Fintech Key-Phrase
We propose a new dataset, Chinese Financial & High-tech Dataset (Fintech Key-Phrase) in Information Retrieval, which is derived from the publicly released Chinese Management’s Discussion and Analysis (CMD&A). To the best of our knowledge, together with more than 1.2K human-annotated instances, Fintech Key-Phrase is the largest also reliable Chinese benchmark for the Expression-level Information Extraction task.
DataSet Statistics
The High-tech CMD&A annual reports we collect are total more than 16,600 documents, and the documents have recorded up to 2692 different companies' annual business reports. The high-technology CMD&A documents contains about 11171 words in average, the maximum length and the minimum length in the documents is 115 and 32006, respectively.

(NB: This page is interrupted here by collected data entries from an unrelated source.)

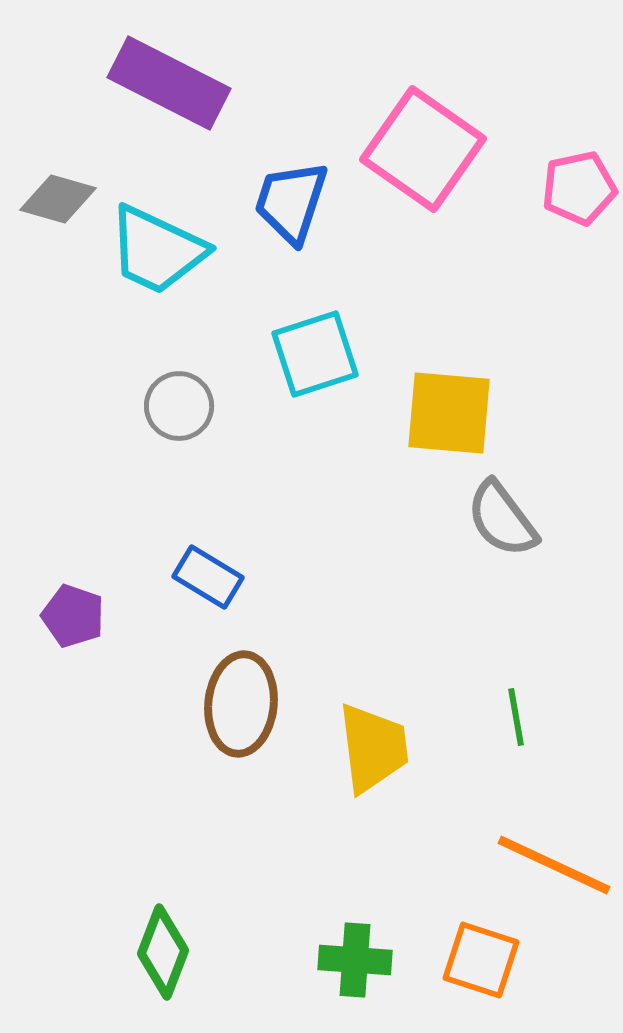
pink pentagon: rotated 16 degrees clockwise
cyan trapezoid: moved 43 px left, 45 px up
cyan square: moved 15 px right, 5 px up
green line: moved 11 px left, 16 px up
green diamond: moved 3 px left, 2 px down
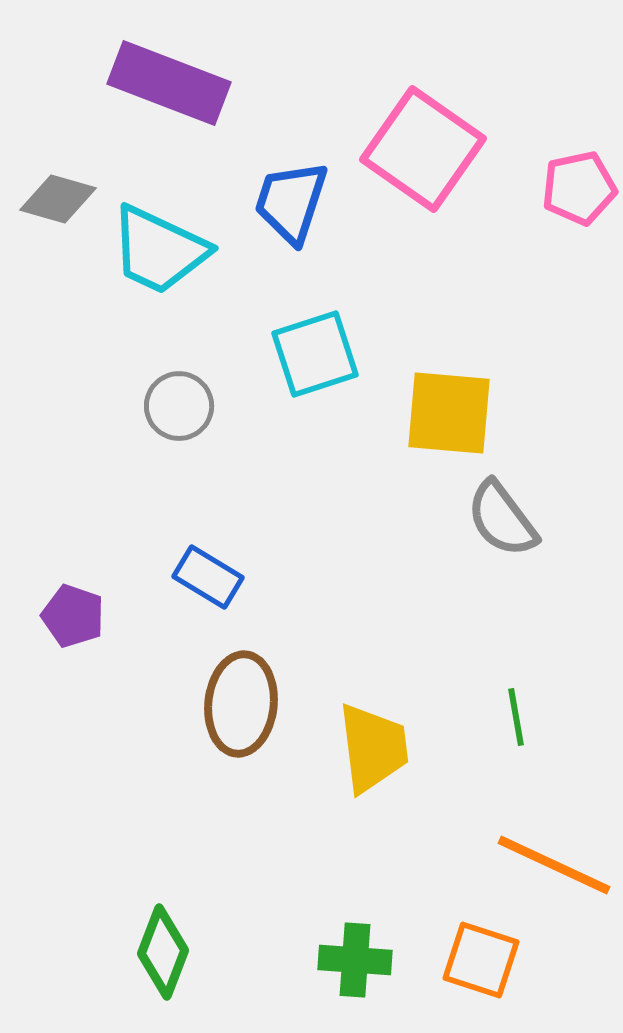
purple rectangle: rotated 6 degrees counterclockwise
cyan trapezoid: moved 2 px right
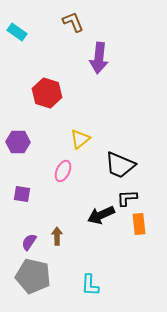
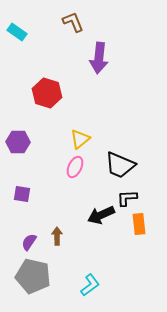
pink ellipse: moved 12 px right, 4 px up
cyan L-shape: rotated 130 degrees counterclockwise
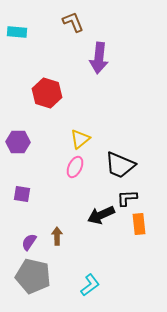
cyan rectangle: rotated 30 degrees counterclockwise
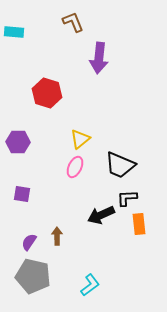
cyan rectangle: moved 3 px left
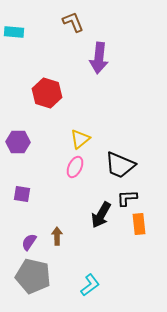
black arrow: rotated 36 degrees counterclockwise
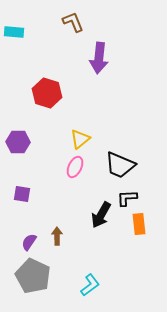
gray pentagon: rotated 12 degrees clockwise
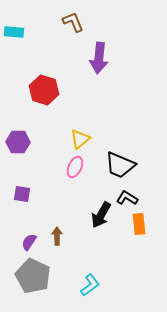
red hexagon: moved 3 px left, 3 px up
black L-shape: rotated 35 degrees clockwise
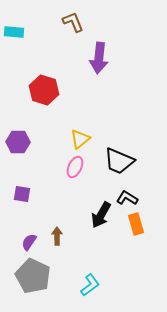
black trapezoid: moved 1 px left, 4 px up
orange rectangle: moved 3 px left; rotated 10 degrees counterclockwise
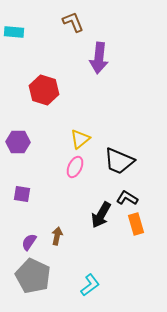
brown arrow: rotated 12 degrees clockwise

The below Figure describes the statistics of the document lengths and the document released time in different interval.
Train & Test Set Split
The training set we split contains annotated more than 35,884 Fin-tech domain key-phrases which contains 11,434 different key-phrases after removing duplicated phrases, and the test set contains more than 1769 Fin-tech key-phrases which contains 1,439 different key-phrases after removing duplicated phrases.
The Figure below statistics the key-phrases' counts of different length segment intervals.
From the statistics, we can obviously observe that the majority of Fin-tech domain key-phrases are scattered in the length range from 1 to 6, within a smart part of key-phrases whose length is more than 7. This observation indicate that, generally, the key-phrases in which the financial experts are interested is short and simply.